- _Data to examine_
- - - -
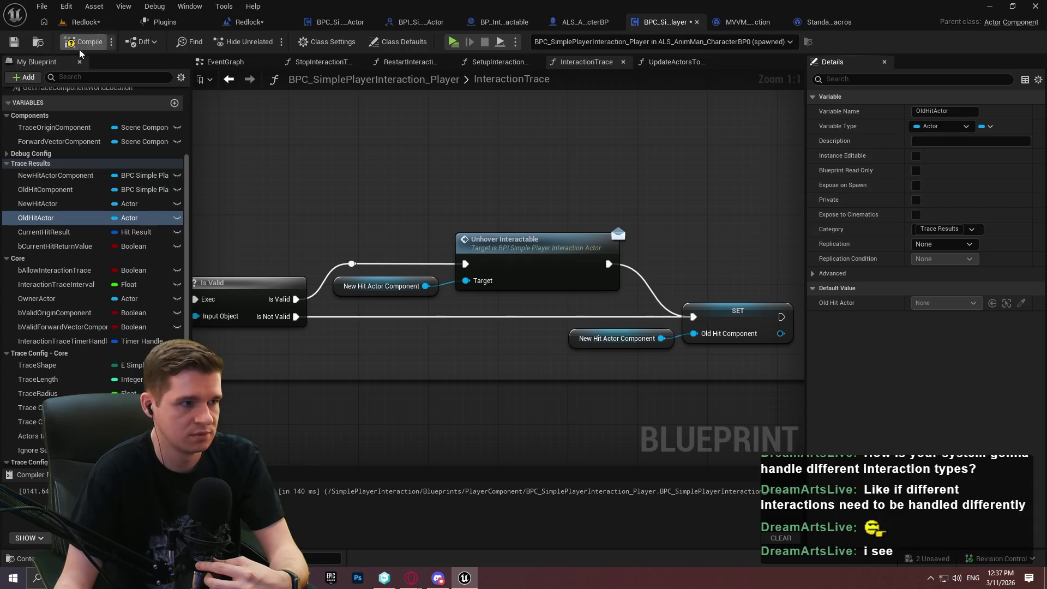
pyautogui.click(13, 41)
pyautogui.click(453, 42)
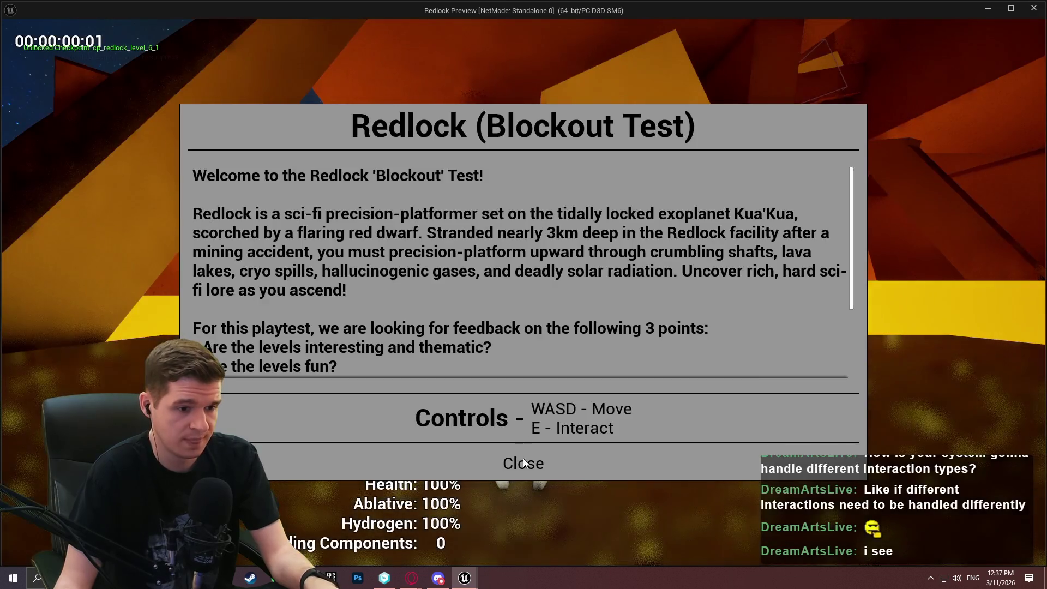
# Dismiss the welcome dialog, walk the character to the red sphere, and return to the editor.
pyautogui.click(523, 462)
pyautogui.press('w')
- - - -
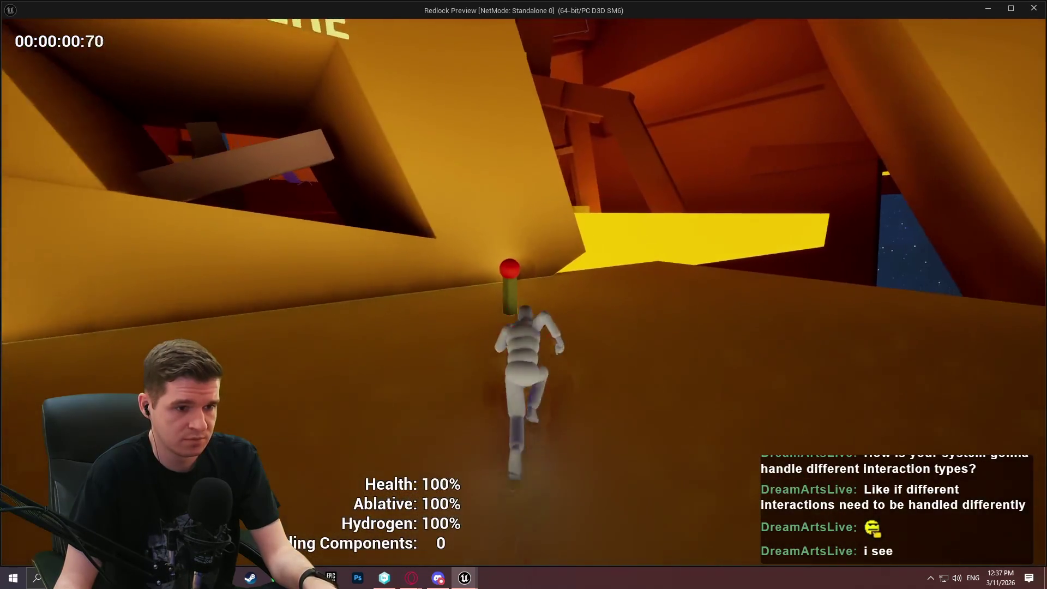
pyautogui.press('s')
- - - -
- _Problem_
In the listing above, find the line with "pyautogui.click(13, 41)" and the line with "pyautogui.press('w')". Copy exactly those two and every line between, without the pictures.

- _Answer for the task_
pyautogui.click(13, 41)
pyautogui.click(453, 42)
# Dismiss the welcome dialog, walk the character to the red sphere, and return to the editor.
pyautogui.click(523, 462)
pyautogui.press('w')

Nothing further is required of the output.